# Excerpted text

4. Results and Discussion

It is assumed that a difference of ±10% between factual data in melting volumes and data gathered through modeling is negligible, as the factual snow patch melting data have an accuracy that is equal to the difference.

4.1. ETI

Calculations derived using this model gave the best result (Figure 6). The debris layer thickness is the parameter that has the greatest impact on the melting rate. A significant difference between the calculated and factual data was identified at the onset and termination of the melting period. Several months were characterized by such a difference, reaching 2.6-times (April 2020, 2021). This difference is related to debris layer thickness, which was higher than usual in these years (Figure 4) and decelerated natural melting. Overvaluation of melting volume by the models can be related to the area of the snow dump that is used for calculation. The area remained unchanged throughout 2020 and 2021, but the quantity of snow transported to the snow dump was lower. However, April is the month when snow melting starts and the factual melting volume is not significant (5–6% from total volume per season). So, the derived discrepancies are compensated by the good results observed during the main snow melting period when the melting volumes are large and reach more than 50% of the annual melting volume (May, June, July occasionally). As a result, this model gives acceptable values of melting volumes per season: 2018—1%; 2019—−12%; 2020—−9%; 2021—15%; 2022—32%.
The best result for this model was obtained in the 2018 season, when the snow dump volume was maximal, 1000 thous. m3. During the other seasons, the snow volumes were less than 400 (thous. m3), which led to the model calculations exceeding the actual values at the beginning of melting (April and May) while underestimating them towards the end of melting, almost in all cases. According to the modeling results, the snow patch should have been completely melted away in both 2021 and 2022, but, in reality, it only melted away fully in 2022.

# Activity list
A. In the snow dump melt modeling text, does each statement agree with it? Answer yes or no for each, quoting the words that decide it. (i) Debris layer thickness affects the melting rate more than any other parameter. (ii) The snow patch melted away completely in 2021. (iii) In the 2018 season the snow dump held less than 400 thous. m3.
B. Write the next paragraph of the snow dump melt modeling text, starting after its last sentence.
The material isn't needed here.

# The data
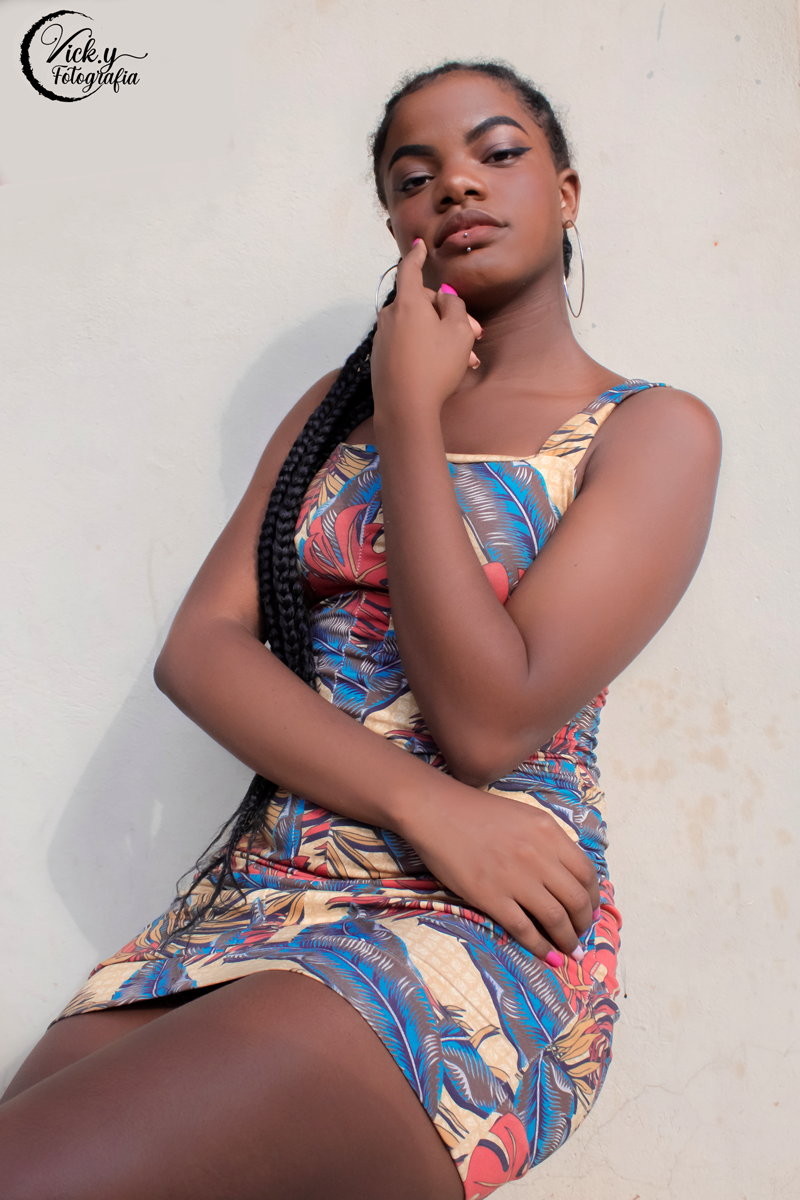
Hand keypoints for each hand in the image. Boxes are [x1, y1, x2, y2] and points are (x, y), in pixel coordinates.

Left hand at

# Responses by task
A.
(i) Yes: "The debris layer thickness is the parameter that has the greatest impact on the melting rate."
(ii) No: "in reality, it only melted away fully in 2022."
(iii) No: "The best result for this model was obtained in the 2018 season, when the snow dump volume was maximal, 1000 thous. m3."

B.
4.2. DETI

In our case, the parameters lagT and lagI added to the ETI formula proposed by Pellicciotti et al. [14] did not have a noticeable effect on the results. The values calculated by these models differed by 0.1–0.2% for all months. This difference is negligible compared to the annual melting volumes. Annual differences between the calculated and factual volumes in water closely agreed with the ETI (Figure 6) and were as follows: 2018—1%; 2019—−11%; 2020—−9%; 2021—15%; 2022—31%. The following values were taken from the study of [15] for modeling: lagT, lagI, TF and SRF.

4.3. DEB

The energy-balance model based on the calculation of the energy in the snow patch core significantly exceeded the values of snow melting volumes for several months. The temperature and thickness of the debris layer noticeably affect the final result during the calculation Gi using this model. Only 4 out of 33 monthly calculations gave a lower volume of melting snow than the factual ones (Figure 6). The rest had exceedances of 1–6-times. The annual values were also strongly exceeded: 2018—80%; 2019—115%; 2020—50%; 2021—48%; 2022—335%.
Several factors can contribute to such a significant overestimation of the melting volume values: small size of the snow patch; high air temperatures; severe requirements for debris temperature measurement that are difficult to meet.

4.4. The Model of Kuzmin

The θmax and θave parameters from the model equation are the most significant for obtaining the results. The computed values for the start of the melting season (April) exceeded the factual ones by 2-times. One can suppose that it is due to the debris layer absence on the snow patch surface in April. Therefore, we use the value 1 for the parameter β during this period, which is typical for natural snow cover. Additional albedo observations could improve the coefficient value for this period.
A distinguishing feature of this model is its tendency to reduce monthly melting volumes post-May. It is the most noticeable for the August–September period (Figure 6). The results of calculations have a significant value divergence in a range from 0.0- to 3.6-times for single months. However, the factual melting volumes are not high at the end of the warm period, similarly to the ETI model, and lowering these volumes does not contribute noticeably to the total volume of melted snow. Annual divergences from the factual values were as follows: 2018—−11%; 2019—−19%; 2020—−2%; 2021—−10%; 2022—−43%.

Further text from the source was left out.